Examiners will mark students on how they relate story lines and the activities of Harry Potter and his friends to the context of the times.

And students will have to show an understanding of J.K. Rowling's use of language, described recently as gibberish by a High Court judge. They will also have to write their own 500 to 800-word story inspired by the book.


Is it just me or does that sound like writing Harry Potter fanfic is now officially part of the British school system?

Comments:

Wild Magelet
wildmagelet at 3:42 am on 27 April 2008 (UTC) (Link)
No, that definitely sounds like graded fanfiction to me! I'd say 'lucky', but I always hated the creative writing component in year 11 external exams. Being commanded to produce a story on the spot while the clock ticks is less than fun.

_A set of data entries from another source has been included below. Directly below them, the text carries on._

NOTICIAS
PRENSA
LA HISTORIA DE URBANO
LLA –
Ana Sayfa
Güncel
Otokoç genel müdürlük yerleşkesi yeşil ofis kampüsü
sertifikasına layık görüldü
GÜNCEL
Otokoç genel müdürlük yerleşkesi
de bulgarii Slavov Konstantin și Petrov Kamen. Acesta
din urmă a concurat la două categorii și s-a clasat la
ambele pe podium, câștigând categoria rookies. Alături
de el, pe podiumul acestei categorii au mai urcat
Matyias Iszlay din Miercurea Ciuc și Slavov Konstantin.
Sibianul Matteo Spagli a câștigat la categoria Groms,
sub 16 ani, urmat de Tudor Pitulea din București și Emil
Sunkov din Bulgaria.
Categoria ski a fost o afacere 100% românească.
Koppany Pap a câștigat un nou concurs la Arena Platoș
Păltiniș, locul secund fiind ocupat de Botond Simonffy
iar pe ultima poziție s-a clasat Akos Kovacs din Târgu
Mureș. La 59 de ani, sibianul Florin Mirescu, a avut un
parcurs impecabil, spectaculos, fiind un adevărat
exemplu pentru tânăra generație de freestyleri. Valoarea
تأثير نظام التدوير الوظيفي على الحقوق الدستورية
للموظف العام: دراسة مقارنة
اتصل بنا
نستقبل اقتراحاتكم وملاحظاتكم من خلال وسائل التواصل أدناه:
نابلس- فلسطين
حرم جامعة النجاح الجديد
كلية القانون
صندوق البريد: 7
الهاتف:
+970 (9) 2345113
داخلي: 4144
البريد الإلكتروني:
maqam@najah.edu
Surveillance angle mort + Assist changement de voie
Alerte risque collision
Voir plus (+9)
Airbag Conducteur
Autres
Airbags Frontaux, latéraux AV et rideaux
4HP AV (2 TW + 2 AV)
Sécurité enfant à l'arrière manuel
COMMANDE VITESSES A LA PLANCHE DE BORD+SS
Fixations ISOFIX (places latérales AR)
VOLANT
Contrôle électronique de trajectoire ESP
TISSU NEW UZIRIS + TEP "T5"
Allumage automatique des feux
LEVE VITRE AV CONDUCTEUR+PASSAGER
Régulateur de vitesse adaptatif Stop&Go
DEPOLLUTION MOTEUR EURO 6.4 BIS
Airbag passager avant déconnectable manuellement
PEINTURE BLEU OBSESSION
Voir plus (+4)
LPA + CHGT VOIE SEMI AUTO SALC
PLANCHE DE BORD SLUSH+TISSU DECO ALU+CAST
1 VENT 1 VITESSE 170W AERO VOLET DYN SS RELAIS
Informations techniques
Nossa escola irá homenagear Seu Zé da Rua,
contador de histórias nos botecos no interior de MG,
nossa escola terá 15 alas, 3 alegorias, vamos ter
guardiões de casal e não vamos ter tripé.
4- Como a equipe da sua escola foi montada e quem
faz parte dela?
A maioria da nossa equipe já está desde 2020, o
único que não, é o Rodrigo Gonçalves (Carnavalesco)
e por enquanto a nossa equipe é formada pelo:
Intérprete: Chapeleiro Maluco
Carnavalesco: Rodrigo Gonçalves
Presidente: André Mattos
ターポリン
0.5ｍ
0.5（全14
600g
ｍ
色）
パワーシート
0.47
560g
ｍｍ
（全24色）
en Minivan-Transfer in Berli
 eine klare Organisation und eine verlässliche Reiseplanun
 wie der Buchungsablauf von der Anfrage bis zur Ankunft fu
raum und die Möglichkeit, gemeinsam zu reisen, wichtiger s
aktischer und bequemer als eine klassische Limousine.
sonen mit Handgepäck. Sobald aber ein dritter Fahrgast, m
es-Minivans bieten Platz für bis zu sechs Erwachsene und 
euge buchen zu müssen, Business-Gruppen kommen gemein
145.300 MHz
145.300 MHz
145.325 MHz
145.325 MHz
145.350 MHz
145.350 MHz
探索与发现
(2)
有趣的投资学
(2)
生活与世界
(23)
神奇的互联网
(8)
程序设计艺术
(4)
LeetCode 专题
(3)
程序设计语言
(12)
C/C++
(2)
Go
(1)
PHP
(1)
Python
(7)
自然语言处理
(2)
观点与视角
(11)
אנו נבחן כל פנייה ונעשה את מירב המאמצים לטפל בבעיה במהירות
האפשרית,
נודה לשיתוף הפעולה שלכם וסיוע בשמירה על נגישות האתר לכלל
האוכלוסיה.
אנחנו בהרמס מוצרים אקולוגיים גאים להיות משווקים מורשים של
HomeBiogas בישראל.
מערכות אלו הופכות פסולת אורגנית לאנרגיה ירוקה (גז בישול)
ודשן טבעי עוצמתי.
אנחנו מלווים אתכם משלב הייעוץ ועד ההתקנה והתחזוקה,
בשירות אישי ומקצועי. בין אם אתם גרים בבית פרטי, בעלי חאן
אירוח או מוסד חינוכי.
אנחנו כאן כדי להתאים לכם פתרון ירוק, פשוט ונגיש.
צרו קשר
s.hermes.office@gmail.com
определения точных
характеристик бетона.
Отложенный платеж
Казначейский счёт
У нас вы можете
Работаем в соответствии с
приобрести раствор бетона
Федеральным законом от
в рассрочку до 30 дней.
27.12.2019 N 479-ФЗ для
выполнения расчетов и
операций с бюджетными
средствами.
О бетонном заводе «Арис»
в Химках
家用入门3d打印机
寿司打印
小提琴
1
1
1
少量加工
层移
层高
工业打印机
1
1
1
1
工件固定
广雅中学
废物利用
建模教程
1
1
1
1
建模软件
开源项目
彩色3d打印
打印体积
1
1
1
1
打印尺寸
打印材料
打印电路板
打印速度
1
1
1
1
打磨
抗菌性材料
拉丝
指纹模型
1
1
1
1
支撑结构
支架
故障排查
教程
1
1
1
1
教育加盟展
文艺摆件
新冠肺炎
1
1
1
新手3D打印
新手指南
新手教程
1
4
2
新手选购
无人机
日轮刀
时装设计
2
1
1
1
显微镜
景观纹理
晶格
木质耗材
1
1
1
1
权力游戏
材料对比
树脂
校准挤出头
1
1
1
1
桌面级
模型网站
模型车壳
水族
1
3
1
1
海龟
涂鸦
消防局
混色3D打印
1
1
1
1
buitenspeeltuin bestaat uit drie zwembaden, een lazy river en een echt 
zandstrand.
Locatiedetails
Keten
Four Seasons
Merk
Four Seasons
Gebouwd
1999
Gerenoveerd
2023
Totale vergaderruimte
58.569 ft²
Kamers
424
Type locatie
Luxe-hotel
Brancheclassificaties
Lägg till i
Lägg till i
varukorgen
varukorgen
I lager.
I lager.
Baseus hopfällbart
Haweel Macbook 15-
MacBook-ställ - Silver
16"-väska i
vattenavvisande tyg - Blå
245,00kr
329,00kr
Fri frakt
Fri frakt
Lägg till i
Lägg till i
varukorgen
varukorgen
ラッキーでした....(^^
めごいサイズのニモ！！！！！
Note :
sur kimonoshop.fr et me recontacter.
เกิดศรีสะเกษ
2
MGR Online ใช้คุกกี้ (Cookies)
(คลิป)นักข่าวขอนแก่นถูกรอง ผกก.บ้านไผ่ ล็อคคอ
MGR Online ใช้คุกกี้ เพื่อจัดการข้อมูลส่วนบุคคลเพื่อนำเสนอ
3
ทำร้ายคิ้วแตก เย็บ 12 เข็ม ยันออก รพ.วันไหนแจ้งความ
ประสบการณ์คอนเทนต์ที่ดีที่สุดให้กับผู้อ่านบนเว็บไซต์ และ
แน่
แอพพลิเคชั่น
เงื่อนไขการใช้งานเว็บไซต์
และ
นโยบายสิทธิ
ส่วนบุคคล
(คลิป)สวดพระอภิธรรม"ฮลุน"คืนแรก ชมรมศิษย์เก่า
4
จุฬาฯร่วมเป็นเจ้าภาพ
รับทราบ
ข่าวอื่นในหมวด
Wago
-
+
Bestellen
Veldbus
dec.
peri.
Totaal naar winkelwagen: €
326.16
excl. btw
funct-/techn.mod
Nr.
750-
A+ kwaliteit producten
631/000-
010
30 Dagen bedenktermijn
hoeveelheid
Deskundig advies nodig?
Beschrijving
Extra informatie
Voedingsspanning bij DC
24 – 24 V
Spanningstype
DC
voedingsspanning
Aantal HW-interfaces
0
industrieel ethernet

Still, you could legitimately say that while you're writing fanfic, it's actually homework and exam study.
What's Taters, Precious?
mrstater at 3:52 am on 27 April 2008 (UTC) (Link)
Wow. Seriously?

I'm also shocked that there's a creative writing component on their exams! It was bad enough writing literary analysis essays for the AP tests.
JD
jdbracknell at 11:21 am on 27 April 2008 (UTC) (Link)
Oh yeah, here, creative writing is a massive part of studying English at school. Starting when we were 11, at my school we adapted novels into plays and vice versa, and there's timed creative writing from prompts at GCSE.
JD
jdbracknell at 11:20 am on 27 April 2008 (UTC) (Link)
At my school, we frequently wrote stuff inspired by what we were studying - when we were 11 we started turning novels into plays etc, and for GCSE, we wrote our own adaptations of Shakespeare transposing the setting to either a historical or modern one, so it's not really a big new thing. Here we study English Language and English Literature seperately, and I suspect this is part of the Language compontent, where you get marked on things like how you can mimic the tone and register of someone else's language to prove you've understood them.
Rachael
bratty_jedi at 1:51 pm on 27 April 2008 (UTC) (Link)
Interesting. We did creative writing stuff at my school, but only at younger levels. I'm not sure there was any of it in high school and I know there wasn't any in the last two years. And all the creative writing stuff was "original." We were never told to write based off something else or to try to mimic someone's style. I did a sequel to a movie once in middle school and had to get special permission. The teacher did this thing where she read everyone's stories out loud and everyone else was supposed to write you helpful comments for revising. I think every comment I got that time said only that I'd copied the movie.
What's Taters, Precious?
mrstater at 3:30 pm on 27 April 2008 (UTC) (Link)
I always thought if I ever taught English I'd have assignments like that, because I always felt later, as an English major, that my fanfiction background had helped with literary analysis, but I had no idea some countries actually do this. I think it's brilliant and US schools should take note!
train_lindz
train_lindz at 11:25 am on 27 April 2008 (UTC) (Link)
I can remember several times where we had to write alternate endings of books we were studying as overnight homework assignments so that our spelling, grammar and language could be checked while focusing on literature at the same time.

I've got an AU 1984, Prayer for Owen Meany, and Brave New World kicking around somewhere from 10 years ago :)
Rachael
bratty_jedi at 1:52 pm on 27 April 2008 (UTC) (Link)
That's cool. We never had anything like that. (See my comment to Lady B above for more details).